- Aim of the exercise
Reproduce the lines of the records below word for word, starting at the line that contains "family: Malvaceae" and ending at the line that contains "catalogue / barcode: US 3240881", with both of those lines included.
--- Begin Dataset records ---
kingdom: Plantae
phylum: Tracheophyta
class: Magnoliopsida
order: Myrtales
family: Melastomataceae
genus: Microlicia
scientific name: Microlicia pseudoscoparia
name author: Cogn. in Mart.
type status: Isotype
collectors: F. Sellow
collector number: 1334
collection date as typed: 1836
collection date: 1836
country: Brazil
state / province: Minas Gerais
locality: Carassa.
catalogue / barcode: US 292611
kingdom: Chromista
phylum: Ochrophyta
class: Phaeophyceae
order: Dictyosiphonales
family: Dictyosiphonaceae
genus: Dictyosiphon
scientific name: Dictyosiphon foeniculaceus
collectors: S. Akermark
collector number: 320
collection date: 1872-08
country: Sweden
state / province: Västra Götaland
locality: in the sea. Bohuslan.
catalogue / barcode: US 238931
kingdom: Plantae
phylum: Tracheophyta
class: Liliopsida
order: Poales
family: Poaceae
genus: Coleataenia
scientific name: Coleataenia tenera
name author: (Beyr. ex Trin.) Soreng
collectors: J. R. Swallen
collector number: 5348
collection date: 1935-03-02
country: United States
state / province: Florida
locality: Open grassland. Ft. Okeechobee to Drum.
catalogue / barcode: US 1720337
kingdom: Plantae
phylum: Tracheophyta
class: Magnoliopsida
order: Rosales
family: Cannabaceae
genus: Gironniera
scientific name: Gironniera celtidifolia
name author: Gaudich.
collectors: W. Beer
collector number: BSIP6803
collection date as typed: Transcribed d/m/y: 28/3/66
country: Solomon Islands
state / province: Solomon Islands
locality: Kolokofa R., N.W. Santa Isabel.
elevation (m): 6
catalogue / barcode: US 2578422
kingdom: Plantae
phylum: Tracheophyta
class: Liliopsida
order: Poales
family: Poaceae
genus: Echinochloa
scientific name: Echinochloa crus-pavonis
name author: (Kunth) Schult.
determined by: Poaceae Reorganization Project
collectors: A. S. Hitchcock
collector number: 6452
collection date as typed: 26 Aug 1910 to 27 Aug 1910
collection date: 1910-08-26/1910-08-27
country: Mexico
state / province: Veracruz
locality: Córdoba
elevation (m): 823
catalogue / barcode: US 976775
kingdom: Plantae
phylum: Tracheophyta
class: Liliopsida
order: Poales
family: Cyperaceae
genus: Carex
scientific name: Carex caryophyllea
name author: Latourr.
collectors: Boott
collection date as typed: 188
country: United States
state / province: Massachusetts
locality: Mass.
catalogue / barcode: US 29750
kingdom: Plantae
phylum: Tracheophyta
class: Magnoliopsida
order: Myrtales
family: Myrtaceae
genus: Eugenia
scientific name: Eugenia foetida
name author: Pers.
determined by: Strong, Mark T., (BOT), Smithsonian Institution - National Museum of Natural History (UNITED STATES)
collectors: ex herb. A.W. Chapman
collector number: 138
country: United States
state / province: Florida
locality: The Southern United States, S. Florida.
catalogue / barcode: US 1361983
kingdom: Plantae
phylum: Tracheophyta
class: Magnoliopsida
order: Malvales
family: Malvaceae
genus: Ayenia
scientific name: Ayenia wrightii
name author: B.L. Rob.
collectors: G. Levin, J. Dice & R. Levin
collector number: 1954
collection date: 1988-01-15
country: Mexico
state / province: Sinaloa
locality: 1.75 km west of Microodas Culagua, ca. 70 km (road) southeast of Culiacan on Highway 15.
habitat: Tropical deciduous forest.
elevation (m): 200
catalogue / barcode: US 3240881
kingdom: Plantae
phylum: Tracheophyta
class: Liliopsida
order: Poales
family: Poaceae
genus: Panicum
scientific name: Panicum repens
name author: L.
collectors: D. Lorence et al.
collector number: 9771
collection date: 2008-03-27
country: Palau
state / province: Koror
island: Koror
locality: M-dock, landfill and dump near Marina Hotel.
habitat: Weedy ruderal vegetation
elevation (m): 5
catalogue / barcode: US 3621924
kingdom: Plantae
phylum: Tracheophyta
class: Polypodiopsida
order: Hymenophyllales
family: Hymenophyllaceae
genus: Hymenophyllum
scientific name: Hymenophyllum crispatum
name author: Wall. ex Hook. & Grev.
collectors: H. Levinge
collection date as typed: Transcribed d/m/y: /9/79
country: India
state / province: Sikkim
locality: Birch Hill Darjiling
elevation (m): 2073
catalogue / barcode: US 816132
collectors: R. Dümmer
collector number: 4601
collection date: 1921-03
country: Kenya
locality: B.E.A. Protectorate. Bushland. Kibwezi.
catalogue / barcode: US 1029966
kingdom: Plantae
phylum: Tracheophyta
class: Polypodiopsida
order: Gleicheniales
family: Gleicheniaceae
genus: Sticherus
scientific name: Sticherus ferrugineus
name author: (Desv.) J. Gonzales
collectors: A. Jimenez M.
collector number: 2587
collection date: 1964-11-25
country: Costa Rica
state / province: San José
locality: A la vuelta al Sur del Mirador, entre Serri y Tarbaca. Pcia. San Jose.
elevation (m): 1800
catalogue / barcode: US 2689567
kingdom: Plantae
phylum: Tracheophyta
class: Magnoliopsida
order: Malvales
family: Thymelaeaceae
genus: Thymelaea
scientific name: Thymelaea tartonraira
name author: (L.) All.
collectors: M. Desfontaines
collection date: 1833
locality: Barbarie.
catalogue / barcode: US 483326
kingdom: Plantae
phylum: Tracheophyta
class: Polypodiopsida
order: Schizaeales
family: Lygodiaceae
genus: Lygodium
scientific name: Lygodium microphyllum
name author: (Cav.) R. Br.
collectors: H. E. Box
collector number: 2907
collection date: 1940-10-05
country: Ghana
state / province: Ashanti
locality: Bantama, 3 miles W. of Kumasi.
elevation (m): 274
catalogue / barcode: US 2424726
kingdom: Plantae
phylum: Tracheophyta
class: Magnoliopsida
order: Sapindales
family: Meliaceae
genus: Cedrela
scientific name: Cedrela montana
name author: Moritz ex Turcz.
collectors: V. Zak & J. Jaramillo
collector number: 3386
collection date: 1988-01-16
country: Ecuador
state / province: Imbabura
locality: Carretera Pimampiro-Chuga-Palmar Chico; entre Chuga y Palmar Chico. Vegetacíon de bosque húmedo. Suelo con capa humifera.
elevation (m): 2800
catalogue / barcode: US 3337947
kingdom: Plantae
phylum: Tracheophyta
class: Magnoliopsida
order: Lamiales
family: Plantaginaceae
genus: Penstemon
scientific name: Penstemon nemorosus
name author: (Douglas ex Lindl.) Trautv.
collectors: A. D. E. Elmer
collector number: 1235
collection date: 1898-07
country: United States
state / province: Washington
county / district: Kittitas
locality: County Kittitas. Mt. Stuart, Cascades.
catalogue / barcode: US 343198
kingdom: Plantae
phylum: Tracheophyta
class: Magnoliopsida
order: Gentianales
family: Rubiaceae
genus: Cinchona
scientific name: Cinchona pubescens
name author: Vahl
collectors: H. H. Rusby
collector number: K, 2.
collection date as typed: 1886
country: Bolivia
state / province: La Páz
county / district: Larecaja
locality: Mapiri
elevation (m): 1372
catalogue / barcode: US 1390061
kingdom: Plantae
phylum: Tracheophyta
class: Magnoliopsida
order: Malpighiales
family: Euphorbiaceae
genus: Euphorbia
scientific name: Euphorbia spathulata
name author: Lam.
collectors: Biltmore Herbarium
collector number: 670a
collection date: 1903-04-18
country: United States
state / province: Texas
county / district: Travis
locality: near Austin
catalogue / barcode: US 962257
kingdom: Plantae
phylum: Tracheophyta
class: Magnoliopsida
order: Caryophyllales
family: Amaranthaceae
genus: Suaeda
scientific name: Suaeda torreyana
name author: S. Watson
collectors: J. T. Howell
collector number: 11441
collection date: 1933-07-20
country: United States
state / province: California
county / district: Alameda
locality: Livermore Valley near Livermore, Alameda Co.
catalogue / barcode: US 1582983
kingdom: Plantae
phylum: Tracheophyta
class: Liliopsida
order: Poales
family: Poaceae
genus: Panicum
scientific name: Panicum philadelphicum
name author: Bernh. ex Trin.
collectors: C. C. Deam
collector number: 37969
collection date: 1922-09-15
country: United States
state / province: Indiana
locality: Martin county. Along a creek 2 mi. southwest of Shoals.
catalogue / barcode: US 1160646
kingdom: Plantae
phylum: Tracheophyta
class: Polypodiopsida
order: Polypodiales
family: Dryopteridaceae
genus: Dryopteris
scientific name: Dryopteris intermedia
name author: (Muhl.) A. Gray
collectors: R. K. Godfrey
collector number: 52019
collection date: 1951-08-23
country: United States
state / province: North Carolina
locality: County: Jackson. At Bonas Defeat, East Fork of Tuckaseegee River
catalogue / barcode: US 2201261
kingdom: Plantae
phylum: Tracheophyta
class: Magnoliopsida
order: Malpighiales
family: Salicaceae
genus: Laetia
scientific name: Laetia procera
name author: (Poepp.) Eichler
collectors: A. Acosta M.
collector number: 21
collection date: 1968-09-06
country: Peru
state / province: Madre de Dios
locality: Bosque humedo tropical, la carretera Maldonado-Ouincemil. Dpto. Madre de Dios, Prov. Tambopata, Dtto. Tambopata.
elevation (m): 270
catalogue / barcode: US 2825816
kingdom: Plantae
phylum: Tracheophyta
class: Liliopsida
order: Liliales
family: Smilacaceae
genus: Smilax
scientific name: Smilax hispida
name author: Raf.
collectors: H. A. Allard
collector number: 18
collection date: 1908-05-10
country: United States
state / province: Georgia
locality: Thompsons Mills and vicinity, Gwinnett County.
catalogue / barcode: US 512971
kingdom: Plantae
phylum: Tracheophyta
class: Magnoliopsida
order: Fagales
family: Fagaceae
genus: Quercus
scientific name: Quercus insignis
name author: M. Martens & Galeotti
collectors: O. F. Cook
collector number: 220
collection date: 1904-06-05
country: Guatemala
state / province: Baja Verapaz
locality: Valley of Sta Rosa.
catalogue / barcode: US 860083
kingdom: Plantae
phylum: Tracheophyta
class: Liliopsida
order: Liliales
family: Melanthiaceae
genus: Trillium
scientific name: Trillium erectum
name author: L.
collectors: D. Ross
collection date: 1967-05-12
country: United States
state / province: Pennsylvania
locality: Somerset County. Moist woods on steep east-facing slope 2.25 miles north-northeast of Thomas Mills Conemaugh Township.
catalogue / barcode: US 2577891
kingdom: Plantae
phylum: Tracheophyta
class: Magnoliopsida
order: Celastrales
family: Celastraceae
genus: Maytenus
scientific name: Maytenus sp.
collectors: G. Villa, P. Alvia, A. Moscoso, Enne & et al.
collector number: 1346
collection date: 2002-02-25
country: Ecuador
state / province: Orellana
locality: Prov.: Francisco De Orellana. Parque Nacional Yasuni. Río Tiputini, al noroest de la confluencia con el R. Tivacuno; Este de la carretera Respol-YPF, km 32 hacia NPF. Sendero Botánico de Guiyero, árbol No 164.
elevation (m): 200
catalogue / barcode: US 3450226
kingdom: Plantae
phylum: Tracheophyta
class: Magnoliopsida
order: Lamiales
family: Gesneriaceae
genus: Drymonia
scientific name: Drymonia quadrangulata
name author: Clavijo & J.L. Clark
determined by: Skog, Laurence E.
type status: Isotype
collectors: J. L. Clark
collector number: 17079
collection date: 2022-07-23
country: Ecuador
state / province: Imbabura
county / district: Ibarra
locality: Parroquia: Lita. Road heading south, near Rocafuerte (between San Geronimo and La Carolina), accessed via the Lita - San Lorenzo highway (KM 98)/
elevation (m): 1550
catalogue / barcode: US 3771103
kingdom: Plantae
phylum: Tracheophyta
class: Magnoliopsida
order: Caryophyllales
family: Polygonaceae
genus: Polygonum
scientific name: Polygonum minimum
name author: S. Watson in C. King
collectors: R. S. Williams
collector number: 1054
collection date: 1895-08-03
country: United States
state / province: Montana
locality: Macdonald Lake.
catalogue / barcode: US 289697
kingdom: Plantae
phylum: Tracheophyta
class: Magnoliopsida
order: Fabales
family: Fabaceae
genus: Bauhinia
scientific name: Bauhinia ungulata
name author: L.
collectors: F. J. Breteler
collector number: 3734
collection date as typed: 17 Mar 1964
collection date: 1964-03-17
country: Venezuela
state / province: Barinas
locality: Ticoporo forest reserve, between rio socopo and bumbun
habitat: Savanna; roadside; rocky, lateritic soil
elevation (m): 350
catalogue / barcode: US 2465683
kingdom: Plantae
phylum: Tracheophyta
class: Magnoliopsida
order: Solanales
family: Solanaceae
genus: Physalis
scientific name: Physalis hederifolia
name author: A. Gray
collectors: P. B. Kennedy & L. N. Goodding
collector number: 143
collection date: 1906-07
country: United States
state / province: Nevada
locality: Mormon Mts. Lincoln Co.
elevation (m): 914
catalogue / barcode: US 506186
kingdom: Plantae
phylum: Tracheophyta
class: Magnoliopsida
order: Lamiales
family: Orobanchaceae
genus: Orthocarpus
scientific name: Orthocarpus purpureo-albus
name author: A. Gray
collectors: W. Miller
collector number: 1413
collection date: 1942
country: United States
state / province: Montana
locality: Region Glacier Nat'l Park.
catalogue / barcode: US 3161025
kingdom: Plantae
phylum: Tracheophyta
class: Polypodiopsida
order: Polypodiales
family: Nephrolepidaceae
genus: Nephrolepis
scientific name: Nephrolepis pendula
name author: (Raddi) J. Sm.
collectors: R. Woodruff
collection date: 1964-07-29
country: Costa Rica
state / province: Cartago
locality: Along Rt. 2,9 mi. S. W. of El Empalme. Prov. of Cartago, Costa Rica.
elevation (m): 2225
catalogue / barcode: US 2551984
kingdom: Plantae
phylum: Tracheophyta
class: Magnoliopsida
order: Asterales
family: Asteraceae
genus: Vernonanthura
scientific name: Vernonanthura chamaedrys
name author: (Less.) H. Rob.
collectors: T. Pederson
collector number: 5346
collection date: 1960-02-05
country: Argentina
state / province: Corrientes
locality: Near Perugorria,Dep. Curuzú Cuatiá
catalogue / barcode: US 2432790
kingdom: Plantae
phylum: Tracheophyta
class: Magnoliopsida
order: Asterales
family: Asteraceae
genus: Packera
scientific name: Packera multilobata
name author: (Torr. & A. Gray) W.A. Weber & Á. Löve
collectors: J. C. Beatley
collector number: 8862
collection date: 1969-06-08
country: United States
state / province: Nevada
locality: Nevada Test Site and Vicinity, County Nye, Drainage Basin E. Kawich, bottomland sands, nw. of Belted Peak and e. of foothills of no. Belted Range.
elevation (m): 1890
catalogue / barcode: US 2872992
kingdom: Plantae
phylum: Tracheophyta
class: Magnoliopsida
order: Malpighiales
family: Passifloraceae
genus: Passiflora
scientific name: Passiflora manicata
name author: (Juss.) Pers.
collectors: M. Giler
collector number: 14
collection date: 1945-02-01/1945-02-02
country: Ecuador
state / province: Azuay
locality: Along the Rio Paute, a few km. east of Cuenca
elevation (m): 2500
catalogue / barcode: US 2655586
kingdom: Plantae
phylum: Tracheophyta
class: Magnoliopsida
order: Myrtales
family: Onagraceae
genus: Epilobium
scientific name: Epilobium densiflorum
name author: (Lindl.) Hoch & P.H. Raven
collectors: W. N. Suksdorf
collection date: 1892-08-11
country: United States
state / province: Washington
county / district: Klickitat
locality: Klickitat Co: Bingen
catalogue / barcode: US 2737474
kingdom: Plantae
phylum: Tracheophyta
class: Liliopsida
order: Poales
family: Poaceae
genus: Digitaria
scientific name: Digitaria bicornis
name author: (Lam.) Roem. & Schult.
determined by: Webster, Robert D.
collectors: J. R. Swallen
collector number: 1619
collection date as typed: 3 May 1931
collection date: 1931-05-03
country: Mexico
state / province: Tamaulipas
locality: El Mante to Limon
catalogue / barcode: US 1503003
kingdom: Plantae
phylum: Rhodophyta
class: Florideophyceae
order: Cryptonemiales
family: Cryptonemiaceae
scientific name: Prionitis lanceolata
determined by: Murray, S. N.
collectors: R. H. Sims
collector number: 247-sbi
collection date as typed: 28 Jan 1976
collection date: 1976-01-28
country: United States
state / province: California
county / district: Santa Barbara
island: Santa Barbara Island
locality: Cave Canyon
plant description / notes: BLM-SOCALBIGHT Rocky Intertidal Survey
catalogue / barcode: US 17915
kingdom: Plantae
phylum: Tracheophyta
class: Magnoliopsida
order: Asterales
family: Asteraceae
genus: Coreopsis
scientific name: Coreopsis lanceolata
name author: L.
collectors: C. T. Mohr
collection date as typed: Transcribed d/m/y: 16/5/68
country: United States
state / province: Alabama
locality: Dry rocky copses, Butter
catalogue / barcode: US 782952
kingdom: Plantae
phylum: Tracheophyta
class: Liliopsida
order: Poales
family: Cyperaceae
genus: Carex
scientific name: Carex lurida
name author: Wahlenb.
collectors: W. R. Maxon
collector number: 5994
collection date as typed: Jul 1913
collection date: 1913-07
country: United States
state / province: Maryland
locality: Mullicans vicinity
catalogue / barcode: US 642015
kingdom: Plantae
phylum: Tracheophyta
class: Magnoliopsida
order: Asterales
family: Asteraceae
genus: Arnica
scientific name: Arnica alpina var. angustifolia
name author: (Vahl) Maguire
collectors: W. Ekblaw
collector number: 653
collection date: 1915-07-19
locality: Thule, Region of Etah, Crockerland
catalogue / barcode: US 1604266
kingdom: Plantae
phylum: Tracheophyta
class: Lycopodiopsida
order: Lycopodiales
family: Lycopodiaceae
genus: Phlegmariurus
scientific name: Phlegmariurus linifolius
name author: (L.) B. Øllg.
--- End Dataset records ---
- Written response
family: Malvaceae
genus: Ayenia
scientific name: Ayenia wrightii
name author: B.L. Rob.
collectors: G. Levin, J. Dice & R. Levin
collector number: 1954
collection date: 1988-01-15
country: Mexico
state / province: Sinaloa
locality: 1.75 km west of Microodas Culagua, ca. 70 km (road) southeast of Culiacan on Highway 15.
habitat: Tropical deciduous forest.
elevation (m): 200
catalogue / barcode: US 3240881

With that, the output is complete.